Blood Quantum’s decade-long wait for a zeitgeist moment

Blood Quantum 1
How the team behind the Indigenous genre flick persevered and plotted a course to take the $5.2-million film to Shudder, TIFF and around the globe.

Filmmaker Jeff Barnaby and producer John Christou were killing time between screenings at TIFF ’07 when the conversation turned to what their next project should be.

The pair were attending the festival for the premiere of Barnaby’s short, The Colony, produced by Christou. The next stop on the road map naturally seemed to be a feature.

“What about zombies?” asked Barnaby, but Christou shot down the idea for its lack of originality. So Barnaby, a Mi’kmaq film director who grew up on the Listuguj reserve in Quebec, thought harder about ways to approach it and came back with a concept that married his fascination with the horror genre and his calling to tell Indigenous stories: “What if the Indigenous people were immune and all the white people became zombies?”

Christou loved the idea. But Canadian film history is littered with good ideas that were conceived at the wrong time or place. Sometimes the market, funders and buyers simply don’t align for certain stories.

That seemed to be the case in 2007, says Christou, adding that some argued a Canadian Indigenous film costing upwards of $5 million would never get made. Plus, Barnaby was an unproven commodity as a feature-length director, and things ground to a halt at the financing stage. The project was placed on the backburner.

In the meantime, Barnaby and Christou teamed to produce the more modestly-budgeted Rhymes for Young Ghouls, which premiered at TIFF ’13. It served as a perfect showcase of the breadth of Barnaby’s talents, teeing up a second attempt to bring Blood Quantum to life.

Fast forward to 2017, when Christou, prompted by a conversation with XYZ Films’ Toronto-based partner Todd Brown, reignited the quest. “He really thought the climate was right to get the film financed,” says Christou.

And he was right. The financing process, which stalled almost before it began in 2008, moved rapidly the second time around.
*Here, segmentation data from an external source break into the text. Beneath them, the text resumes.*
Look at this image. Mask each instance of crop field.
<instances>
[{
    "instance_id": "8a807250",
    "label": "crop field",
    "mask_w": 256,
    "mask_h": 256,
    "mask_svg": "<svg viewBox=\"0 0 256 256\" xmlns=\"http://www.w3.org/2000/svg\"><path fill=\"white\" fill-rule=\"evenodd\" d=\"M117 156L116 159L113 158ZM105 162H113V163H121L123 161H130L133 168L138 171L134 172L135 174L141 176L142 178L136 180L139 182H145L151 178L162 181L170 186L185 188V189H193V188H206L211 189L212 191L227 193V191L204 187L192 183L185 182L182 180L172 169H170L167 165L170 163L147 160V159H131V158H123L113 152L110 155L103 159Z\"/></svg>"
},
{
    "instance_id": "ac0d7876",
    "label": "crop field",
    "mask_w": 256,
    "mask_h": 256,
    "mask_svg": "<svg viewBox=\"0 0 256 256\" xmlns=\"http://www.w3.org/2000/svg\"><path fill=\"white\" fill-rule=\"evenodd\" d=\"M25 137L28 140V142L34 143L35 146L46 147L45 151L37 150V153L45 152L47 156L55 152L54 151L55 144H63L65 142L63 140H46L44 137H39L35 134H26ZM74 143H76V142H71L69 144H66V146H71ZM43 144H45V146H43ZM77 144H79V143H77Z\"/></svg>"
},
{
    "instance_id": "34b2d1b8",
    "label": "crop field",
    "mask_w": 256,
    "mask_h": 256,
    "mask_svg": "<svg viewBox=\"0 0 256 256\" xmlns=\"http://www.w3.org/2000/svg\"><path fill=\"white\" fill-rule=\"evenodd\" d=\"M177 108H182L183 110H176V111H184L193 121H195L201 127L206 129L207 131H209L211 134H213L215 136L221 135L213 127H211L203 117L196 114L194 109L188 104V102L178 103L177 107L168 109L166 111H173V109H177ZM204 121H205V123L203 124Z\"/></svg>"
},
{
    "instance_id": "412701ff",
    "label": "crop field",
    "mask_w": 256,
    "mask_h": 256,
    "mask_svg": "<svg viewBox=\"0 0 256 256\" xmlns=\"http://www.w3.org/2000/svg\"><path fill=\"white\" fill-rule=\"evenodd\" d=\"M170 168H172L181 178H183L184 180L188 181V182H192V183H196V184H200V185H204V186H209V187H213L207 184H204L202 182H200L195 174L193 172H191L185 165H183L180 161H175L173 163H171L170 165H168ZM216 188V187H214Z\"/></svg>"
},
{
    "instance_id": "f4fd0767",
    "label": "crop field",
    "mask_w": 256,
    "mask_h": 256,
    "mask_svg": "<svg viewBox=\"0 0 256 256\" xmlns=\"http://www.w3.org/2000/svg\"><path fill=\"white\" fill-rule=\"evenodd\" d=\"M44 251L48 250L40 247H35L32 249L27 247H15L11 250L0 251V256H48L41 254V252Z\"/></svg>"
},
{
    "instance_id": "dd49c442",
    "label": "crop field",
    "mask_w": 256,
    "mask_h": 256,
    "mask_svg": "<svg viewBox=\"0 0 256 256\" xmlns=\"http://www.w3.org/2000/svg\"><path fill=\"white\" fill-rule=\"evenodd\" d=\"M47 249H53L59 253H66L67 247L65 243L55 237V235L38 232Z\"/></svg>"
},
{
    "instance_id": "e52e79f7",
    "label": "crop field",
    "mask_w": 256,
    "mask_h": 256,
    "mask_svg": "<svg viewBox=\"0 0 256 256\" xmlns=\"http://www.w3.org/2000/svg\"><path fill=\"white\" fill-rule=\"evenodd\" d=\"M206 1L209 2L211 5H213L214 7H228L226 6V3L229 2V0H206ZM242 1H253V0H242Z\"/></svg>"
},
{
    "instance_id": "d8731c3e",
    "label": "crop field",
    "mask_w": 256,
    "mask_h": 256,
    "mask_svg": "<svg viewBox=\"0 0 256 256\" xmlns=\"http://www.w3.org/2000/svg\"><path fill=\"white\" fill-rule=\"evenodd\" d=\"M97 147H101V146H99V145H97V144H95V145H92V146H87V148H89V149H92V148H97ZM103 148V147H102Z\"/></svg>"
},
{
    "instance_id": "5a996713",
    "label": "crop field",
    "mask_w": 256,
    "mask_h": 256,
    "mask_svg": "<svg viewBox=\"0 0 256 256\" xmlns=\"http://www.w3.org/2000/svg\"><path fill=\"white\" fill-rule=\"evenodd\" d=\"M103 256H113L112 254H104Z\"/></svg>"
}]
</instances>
Within six months, Christou and Barnaby locked in financial commitments from The Movie Network (now Crave), SODEC, Telefilm, Elevation Pictures, Entract Films and CBC.

“We can’t fund Indigenous filmmakers at the micro-budget level and expect a bunch of breakouts.” John Christou, producer, Blood Quantum

It was no accident, says Christou. “We’re in a zeitgeist moment where audiences, distributors and cinemas are ready for this film.” Titles like Black Panther and Jordan Peele’s films have blazed a trail and changed the rules for diverse projects looking for mass appeal, he says, and the film “is being delivered in a moment where that opening is there for Indigenous filmmakers, cast and stories.”

With Canadian backers in place and the budget set at around $5.2 million, filming began last spring in Montreal, the Kahnawake Mohawk Territory and Barnaby’s hometown of Listuguj, QC.

With filming complete, sales agent XYZ began shopping the film in the U.S. and international markets, eventually striking a deal with AMC Networks-owned horror streaming service Shudder for territories including the U.S., U.K., Ireland and Australia. Currently, the film is not committed to a streaming-only release in the U.S., says Christou, and the plan is for Shudder to partner with a theatrical distributor to release the film in American cinemas in 2020. In addition, XYZ locked up deals in Japan, Indonesia, South Korea, India, Germany and Italy.

Elevation’s SVP of marketing and acquisitions Adrian Love says the release strategy will focus on two separate marketing streams that balance the film’s “commercial genre appeal with the strong political voice that lies underneath it.” The first will be targeted toward “arthouse, high-minded” horror audiences drawn to titles like The Witch, as well as the Indigenous audiences portrayed in the film. The second will go for mass appeal. “Right now, we’re trying to be as mass as we can be with an art horror film.”

He’s quick to add, though, that the reaction to a horror flick such as Blood Quantum, especially as it opens TIFF’s Midnight Madness program, will be crucial in determining how Elevation approaches the marketing strategy ahead of its 2020 Canadian theatrical release.

Beyond simply being well received by audiences, Christou hopes the film can open doors for more big-budgeted Indigenous features. “We can’t fund Indigenous filmmakers at the micro-budget level and expect a bunch of breakouts. They need to have impact budgets, otherwise the films will be marginalized.”